WRITTEN TASK 1: Please render the sentence "In 1971 that bias became policy." from the essay below into French.

America’s Sacred Hypocrisy

America’s praise of India as “the world’s largest democracy” is among the emptiest slogans in modern diplomacy. From the Cold War onward, Washington has armed and funded Pakistan—an Islamic military theocracy—while lecturing India, a pluralist civilization older than the Bible, about freedom and human rights. The contradiction is not accidental. It is theological. Beneath the rhetoric of democracy lies an Abrahamic bias: the West feels instinctive comfort with monotheistic allies, however repressive, and unease toward a civilization that believes truth can be many, not one.

In 1971 that bias became policy. When Pakistan’s generals slaughtered millions in East Pakistan, President Nixon and Henry Kissinger backed the killers, not the victims. The Seventh Fleet sailed toward the Bay of Bengal to intimidate India for defending the Bengali people. America called Indira Gandhi dangerous while embracing Yahya Khan as an ally. This was not realism; it was moral inversion. A secular democracy was punished, a theocratic junta rewarded.

The pattern endured. Ronald Reagan hailed the Afghan mujahideen—forefathers of the Taliban—as “the moral equivalents of America’s Founding Fathers.” Those Founders were deists who rejected revelation; the men Reagan blessed were medieval fundamentalists. Washington’s crusade against “godless communism” turned into an alliance with jihad. Every time India asserted independence, it was scolded; every time Pakistan armed extremists, it was subsidized. The world’s oldest living civilization was treated as suspect because it would not fit inside the Abrahamic frame.

WRITTEN TASK 2: Arrange the rows as a JSON list of strings, one string per line with blank lines omitted, starting at the first row and ending at the line that contains "Faglige meddelelser". Include only those lines.

PROVIDED INFORMATION:
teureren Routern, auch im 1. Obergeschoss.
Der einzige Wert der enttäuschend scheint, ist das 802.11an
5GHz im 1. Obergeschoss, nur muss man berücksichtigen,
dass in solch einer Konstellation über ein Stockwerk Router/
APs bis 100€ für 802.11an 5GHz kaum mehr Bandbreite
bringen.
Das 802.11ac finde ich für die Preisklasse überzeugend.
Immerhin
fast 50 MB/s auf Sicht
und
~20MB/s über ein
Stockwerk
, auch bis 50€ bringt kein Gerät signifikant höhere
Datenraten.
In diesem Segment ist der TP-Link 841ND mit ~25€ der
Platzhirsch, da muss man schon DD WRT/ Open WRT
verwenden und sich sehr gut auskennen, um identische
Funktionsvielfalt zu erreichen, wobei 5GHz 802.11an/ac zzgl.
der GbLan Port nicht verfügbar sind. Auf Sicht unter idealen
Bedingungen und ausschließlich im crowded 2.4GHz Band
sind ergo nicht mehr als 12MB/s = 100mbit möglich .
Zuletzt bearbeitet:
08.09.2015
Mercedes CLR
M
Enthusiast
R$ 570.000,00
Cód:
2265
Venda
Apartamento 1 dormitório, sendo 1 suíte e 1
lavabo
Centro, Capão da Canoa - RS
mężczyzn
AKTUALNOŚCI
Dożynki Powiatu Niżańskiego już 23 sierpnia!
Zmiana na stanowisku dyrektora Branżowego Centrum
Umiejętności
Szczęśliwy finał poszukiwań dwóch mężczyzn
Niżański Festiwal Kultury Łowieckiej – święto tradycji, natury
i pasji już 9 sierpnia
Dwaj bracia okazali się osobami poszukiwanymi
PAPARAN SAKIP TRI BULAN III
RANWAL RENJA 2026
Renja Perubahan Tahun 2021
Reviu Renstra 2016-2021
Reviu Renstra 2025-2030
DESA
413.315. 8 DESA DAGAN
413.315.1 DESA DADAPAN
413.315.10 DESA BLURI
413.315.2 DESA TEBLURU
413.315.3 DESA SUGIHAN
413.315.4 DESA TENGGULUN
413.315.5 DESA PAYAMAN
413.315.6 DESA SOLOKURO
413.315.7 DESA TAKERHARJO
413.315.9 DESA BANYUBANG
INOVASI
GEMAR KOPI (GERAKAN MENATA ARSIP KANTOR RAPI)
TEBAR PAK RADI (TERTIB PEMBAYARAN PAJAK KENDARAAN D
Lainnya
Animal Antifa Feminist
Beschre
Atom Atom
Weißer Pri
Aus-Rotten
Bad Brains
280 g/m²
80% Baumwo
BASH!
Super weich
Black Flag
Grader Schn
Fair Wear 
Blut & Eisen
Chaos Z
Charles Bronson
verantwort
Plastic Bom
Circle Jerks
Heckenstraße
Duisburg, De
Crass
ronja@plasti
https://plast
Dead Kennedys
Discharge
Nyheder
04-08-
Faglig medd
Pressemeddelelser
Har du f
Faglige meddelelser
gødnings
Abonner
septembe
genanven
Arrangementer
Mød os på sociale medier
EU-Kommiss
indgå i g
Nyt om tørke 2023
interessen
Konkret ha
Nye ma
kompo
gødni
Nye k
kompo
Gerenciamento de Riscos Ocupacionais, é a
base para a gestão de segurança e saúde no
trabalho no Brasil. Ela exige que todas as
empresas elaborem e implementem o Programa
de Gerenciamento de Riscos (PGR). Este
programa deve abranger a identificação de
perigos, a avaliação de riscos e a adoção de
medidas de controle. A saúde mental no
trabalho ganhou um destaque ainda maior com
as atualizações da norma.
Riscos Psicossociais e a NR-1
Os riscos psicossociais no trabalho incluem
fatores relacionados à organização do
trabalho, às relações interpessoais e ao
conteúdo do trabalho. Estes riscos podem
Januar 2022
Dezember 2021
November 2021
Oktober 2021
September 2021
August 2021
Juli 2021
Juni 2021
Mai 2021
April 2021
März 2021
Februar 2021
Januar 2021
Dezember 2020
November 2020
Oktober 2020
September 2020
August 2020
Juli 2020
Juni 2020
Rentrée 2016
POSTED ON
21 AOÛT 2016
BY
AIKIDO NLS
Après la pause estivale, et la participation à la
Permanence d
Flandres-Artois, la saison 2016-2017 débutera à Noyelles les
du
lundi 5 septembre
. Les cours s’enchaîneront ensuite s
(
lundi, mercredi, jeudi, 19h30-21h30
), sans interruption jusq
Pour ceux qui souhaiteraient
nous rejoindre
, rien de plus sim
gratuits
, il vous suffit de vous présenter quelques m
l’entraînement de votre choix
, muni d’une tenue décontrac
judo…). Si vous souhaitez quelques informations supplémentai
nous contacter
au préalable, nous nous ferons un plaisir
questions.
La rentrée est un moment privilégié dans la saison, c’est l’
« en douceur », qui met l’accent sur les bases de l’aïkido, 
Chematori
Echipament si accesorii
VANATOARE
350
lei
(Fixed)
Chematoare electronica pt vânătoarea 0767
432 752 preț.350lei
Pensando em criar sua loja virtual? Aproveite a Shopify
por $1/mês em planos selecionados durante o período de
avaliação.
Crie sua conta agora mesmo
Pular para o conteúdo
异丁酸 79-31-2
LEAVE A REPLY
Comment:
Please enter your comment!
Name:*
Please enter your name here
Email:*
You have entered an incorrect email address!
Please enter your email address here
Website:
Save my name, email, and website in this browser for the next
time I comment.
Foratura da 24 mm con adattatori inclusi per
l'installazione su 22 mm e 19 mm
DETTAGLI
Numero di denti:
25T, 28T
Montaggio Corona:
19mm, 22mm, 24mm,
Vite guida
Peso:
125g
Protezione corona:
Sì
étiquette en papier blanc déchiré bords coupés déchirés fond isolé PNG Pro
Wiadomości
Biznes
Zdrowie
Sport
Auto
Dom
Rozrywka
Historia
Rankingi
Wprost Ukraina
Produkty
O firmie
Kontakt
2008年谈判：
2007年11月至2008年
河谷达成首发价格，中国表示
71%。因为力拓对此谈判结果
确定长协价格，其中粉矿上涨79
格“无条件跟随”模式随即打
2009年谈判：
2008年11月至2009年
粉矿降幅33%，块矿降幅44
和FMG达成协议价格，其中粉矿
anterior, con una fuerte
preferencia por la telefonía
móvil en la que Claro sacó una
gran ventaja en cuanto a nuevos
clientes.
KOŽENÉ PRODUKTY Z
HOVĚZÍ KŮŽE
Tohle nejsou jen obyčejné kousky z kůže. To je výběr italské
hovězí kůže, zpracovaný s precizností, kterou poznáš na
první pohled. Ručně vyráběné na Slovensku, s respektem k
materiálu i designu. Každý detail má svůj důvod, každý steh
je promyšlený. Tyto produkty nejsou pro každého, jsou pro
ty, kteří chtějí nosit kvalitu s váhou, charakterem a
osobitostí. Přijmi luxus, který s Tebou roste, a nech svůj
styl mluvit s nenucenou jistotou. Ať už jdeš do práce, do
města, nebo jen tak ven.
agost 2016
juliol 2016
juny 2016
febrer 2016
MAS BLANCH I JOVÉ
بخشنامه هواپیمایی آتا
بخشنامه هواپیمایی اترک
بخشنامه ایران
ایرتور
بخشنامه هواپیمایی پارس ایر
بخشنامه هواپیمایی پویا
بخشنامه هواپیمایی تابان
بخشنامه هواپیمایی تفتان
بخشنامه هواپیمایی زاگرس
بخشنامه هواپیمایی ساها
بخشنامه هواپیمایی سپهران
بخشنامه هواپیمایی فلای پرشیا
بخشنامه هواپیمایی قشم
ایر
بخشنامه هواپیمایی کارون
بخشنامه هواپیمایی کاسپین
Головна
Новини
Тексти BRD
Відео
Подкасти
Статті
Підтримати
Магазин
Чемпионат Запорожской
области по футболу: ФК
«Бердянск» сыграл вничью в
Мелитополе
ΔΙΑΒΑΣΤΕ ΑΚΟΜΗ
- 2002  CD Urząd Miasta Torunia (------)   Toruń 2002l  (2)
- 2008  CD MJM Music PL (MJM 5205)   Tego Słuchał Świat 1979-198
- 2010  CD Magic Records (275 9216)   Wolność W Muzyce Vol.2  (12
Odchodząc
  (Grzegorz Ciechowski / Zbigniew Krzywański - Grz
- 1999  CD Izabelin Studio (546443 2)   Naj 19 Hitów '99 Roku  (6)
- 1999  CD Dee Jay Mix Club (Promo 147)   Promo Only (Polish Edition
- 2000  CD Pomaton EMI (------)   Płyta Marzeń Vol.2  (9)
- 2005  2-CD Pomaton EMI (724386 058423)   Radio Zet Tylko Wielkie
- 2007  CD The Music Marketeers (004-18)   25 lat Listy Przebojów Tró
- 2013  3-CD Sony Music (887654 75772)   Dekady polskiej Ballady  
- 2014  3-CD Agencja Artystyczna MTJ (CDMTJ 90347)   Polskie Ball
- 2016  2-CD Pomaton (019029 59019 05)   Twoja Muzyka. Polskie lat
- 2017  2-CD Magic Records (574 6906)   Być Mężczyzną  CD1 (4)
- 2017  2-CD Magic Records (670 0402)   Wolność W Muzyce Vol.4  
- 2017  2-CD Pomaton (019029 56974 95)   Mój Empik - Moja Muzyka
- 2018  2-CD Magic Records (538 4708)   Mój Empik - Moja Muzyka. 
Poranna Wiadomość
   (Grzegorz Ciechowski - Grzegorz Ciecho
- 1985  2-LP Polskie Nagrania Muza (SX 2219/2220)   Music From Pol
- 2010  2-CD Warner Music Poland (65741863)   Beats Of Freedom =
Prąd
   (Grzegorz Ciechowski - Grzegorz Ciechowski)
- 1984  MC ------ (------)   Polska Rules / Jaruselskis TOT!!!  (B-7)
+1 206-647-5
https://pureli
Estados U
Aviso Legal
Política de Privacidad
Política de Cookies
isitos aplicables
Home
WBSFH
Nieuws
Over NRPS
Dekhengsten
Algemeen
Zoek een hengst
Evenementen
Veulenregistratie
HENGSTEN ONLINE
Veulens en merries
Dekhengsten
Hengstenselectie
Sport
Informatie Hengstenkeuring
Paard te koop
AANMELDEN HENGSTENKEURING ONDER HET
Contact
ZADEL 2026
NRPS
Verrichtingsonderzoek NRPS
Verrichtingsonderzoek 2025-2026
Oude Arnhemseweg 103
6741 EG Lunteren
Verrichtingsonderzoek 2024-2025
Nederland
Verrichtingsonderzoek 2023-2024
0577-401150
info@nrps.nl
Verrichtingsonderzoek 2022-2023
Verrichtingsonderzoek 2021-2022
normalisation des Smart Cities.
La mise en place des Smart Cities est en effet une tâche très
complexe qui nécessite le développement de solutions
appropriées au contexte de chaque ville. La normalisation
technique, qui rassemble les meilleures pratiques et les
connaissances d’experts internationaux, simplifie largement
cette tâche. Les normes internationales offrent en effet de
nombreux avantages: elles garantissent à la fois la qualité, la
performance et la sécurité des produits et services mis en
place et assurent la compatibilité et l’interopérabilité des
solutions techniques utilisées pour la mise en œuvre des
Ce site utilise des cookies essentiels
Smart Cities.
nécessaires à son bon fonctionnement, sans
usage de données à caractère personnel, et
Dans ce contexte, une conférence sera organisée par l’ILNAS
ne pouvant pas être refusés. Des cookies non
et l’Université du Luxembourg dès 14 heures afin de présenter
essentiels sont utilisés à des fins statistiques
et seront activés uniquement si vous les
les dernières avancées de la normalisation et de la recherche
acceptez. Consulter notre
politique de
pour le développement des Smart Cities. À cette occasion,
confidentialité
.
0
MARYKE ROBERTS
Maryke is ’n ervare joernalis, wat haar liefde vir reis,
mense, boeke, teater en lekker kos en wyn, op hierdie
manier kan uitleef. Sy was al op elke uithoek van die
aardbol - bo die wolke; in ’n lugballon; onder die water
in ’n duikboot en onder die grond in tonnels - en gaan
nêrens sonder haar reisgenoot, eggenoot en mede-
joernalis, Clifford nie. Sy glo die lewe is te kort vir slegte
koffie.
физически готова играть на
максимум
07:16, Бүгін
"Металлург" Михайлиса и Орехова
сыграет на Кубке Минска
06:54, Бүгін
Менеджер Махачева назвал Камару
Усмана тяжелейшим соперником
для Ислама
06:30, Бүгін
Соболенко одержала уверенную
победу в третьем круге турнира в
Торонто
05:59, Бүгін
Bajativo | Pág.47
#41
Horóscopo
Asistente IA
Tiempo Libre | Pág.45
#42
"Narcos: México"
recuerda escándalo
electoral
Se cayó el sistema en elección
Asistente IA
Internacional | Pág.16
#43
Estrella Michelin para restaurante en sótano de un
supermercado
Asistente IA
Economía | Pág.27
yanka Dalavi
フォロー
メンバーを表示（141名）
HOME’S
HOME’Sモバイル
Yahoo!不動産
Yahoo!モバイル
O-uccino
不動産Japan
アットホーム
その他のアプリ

EXERCISE ANSWER 1: En 1971, ce parti pris est devenu une politique.

EXERCISE ANSWER 2:
[
  "teureren Routern, auch im 1. Obergeschoss.",
  "Der einzige Wert der enttäuschend scheint, ist das 802.11an",
  "5GHz im 1. Obergeschoss, nur muss man berücksichtigen,",
  "dass in solch einer Konstellation über ein Stockwerk Router/",
  "APs bis 100€ für 802.11an 5GHz kaum mehr Bandbreite",
  "bringen.",
  "Das 802.11ac finde ich für die Preisklasse überzeugend.",
  "Immerhin",
  "fast 50 MB/s auf Sicht",
  "und",
  "~20MB/s über ein",
  "Stockwerk",
  ", auch bis 50€ bringt kein Gerät signifikant höhere",
  "Datenraten.",
  "In diesem Segment ist der TP-Link 841ND mit ~25€ der",
  "Platzhirsch, da muss man schon DD WRT/ Open WRT",
  "verwenden und sich sehr gut auskennen, um identische",
  "Funktionsvielfalt zu erreichen, wobei 5GHz 802.11an/ac zzgl.",
  "der GbLan Port nicht verfügbar sind. Auf Sicht unter idealen",
  "Bedingungen und ausschließlich im crowded 2.4GHz Band",
  "sind ergo nicht mehr als 12MB/s = 100mbit möglich .",
  "Zuletzt bearbeitet:",
  "08.09.2015",
  "Mercedes CLR",
  "M",
  "Enthusiast",
  "R$ 570.000,00",
  "Cód:",
  "2265",
  "Venda",
  "Apartamento 1 dormitório, sendo 1 suíte e 1",
  "lavabo",
  "Centro, Capão da Canoa - RS",
  "mężczyzn",
  "AKTUALNOŚCI",
  "Dożynki Powiatu Niżańskiego już 23 sierpnia!",
  "Zmiana na stanowisku dyrektora Branżowego Centrum",
  "Umiejętności",
  "Szczęśliwy finał poszukiwań dwóch mężczyzn",
  "Niżański Festiwal Kultury Łowieckiej – święto tradycji, natury",
  "i pasji już 9 sierpnia",
  "Dwaj bracia okazali się osobami poszukiwanymi",
  "PAPARAN SAKIP TRI BULAN III",
  "RANWAL RENJA 2026",
  "Renja Perubahan Tahun 2021",
  "Reviu Renstra 2016-2021",
  "Reviu Renstra 2025-2030",
  "DESA",
  "413.315. 8 DESA DAGAN",
  "413.315.1 DESA DADAPAN",
  "413.315.10 DESA BLURI",
  "413.315.2 DESA TEBLURU",
  "413.315.3 DESA SUGIHAN",
  "413.315.4 DESA TENGGULUN",
  "413.315.5 DESA PAYAMAN",
  "413.315.6 DESA SOLOKURO",
  "413.315.7 DESA TAKERHARJO",
  "413.315.9 DESA BANYUBANG",
  "INOVASI",
  "GEMAR KOPI (GERAKAN MENATA ARSIP KANTOR RAPI)",
  "TEBAR PAK RADI (TERTIB PEMBAYARAN PAJAK KENDARAAN D",
  "Lainnya",
  "Animal Antifa Feminist",
  "Beschre",
  "Atom Atom",
  "Weißer Pri",
  "Aus-Rotten",
  "Bad Brains",
  "280 g/m²",
  "80% Baumwo",
  "BASH!",
  "Super weich",
  "Black Flag",
  "Grader Schn",
  "Fair Wear ",
  "Blut & Eisen",
  "Chaos Z",
  "Charles Bronson",
  "verantwort",
  "Plastic Bom",
  "Circle Jerks",
  "Heckenstraße",
  "Duisburg, De",
  "Crass",
  "ronja@plasti",
  "https://plast",
  "Dead Kennedys",
  "Discharge",
  "Nyheder",
  "04-08-",
  "Faglig medd",
  "Pressemeddelelser",
  "Har du f",
  "Faglige meddelelser"
]